Regardless of how Napoleonesque the Vicksburg campaign may or may not have been, the true test of Grant as a butcher comes during the Overland Campaign. Here’s how that breaks down, even in this book. Basically, Grant makes ready to cross the Rapidan River, and Robert E. Lee looks at his army from the other side and says, “He can’t cross the river, if he does we’ll pull him into this wilderness here and just ravish his army.” Grant looks at the same wilderness and goes, “Man, if I were Lee, I’d try to pull my troops into that wilderness to neutralize my superior numbers and arms, and I’d ravish my army.” Grant then proceeds to cross the river, Lee pulls his army into the wilderness, and Grant’s army gets ravished, much as Grant fears and Lee hopes for. And when it’s all over, Lee melts away, having done his worst (and his worst was really bad you guys — the descriptions are truly horrific for both sides), and the Army of Northern Virginia gets to fight again.

And here’s where Grant really shines, because to his credit, where prior commanders of the Army of the Potomac would have turned and run because they just got absolutely manhandled by the bogeyman Robert E. Lee, Grant looks at the carnage, shrugs, and stays where he is because, hey, the Confederates pulled out. Grant has the field. He doesn’t need to run, all he needs to do is replace the men he’s lost with available, fresh troops and continue fighting. He knows two things; he can win a fight simply by staying in the fight longer (he’s done this before, for example at Shiloh), and he can wear down the enemy with a never-ending supply of fresh troops and provisions, while the enemy has almost nothing and men are deserting in droves. So, his strategy — and an effective strategy it is — is to just throw men into the grinder and replace them with fresh troops. So, does that make him a butcher? Yes. Does it make him an inelegant strategist? Yes. But is he an effective strategist? Sure! His strategy is probably why the Union lost almost twice as many men during the Overland Campaign as the Confederacy despite outnumbering them significantly, but it’s also why that campaign is considered a Union victory — and it’s probably also why the Union ultimately won the war.

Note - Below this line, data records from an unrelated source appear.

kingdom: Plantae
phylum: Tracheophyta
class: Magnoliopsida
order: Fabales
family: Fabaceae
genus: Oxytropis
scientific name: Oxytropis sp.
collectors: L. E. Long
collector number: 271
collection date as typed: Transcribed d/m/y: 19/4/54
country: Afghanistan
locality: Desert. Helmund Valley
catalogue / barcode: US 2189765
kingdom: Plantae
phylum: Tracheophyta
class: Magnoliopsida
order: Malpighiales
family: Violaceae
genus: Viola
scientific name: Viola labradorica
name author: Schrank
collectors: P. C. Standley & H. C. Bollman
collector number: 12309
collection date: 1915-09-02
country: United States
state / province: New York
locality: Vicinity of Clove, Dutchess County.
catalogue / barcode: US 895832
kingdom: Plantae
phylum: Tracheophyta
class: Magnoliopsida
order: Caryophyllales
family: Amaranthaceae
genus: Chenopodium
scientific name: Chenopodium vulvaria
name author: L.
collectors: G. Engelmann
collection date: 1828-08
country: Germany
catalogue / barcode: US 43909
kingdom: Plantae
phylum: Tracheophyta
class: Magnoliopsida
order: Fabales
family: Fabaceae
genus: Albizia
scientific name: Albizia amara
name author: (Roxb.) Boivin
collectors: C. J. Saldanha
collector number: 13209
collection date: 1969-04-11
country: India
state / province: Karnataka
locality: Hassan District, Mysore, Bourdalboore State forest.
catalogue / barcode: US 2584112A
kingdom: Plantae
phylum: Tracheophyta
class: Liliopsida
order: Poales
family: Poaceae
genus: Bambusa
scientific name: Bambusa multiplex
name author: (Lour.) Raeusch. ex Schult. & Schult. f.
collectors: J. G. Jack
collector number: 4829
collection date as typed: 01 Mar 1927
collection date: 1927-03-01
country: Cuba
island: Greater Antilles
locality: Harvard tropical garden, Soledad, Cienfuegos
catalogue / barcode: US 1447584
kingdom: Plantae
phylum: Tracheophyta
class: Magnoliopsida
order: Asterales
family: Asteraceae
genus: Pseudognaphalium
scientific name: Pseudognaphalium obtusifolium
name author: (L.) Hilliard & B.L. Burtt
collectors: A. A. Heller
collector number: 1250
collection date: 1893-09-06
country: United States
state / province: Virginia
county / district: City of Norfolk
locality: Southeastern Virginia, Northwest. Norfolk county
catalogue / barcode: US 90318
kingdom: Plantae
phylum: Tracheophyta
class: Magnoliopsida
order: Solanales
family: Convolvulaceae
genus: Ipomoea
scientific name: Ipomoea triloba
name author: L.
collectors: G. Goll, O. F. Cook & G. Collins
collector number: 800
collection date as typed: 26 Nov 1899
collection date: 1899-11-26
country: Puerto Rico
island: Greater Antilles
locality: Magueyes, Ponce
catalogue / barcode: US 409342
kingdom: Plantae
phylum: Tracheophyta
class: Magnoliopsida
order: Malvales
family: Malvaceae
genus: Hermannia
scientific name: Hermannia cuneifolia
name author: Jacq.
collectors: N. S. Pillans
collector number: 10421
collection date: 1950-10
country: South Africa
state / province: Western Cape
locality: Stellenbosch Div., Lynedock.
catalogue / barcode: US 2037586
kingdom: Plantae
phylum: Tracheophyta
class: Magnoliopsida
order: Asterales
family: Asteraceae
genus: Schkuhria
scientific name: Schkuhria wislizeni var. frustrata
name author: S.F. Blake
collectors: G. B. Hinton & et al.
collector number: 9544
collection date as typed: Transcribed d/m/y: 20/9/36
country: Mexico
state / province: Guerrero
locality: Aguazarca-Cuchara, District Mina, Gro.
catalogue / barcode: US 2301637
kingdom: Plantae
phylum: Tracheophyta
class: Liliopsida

Having dwelt so long on the other points of Grant’s abortive rehabilitation, I won’t belabor the third. Suffice it to say that it is a central theme in the book that the scandals plaguing Grant’s presidency (and his life before and after) were due to his only flaw: being too honorable himself to believe that others might ever attempt deception. That is — no joke — how it is presented in the book, repeatedly. It is beyond wild to me that Chernow defends Grant’s presidency by saying he just wasn’t that good at picking people when that is most of the job of being President; also please remember that we are talking about how the mind of the world’s most incredible military strategist since Napoleon is incapable of believing that someone might attempt to deceive him.

The unnecessary and unsuccessful saving of Grant from his own reputation in this book is all the more infuriating given the very real, not to mention currently relevant, role that Grant played in defeating the Klan and protecting the newly-freed black vote during Reconstruction. You could write a pretty good book just focusing on the balancing act that Grant has to play as political support for northern occupation dwindles and he has to compromise his principles to placate his wearying power base while the seeds that will create Jim Crow begin to germinate in the south, but instead we are treated to an exhausting sideshow about annexing the Dominican Republic and an assurance that it wasn’t Grant’s fault that his administration was full of crooks and criminals, it was his strength.

Ultimately, Grant is a somewhat captivating, if flawed, character who had an outsized role in American history, and I believe there is a place for a shorter, better organized, more nuanced exploration of that character. It’s unfortunate that Chernow spends so much of his book trying in vain to reclaim someone who never needed reclaiming in the first place, and that he does such a bad job of it at that. In the end, though, there is no place for this. At least, don’t make a place for it on your bookshelf.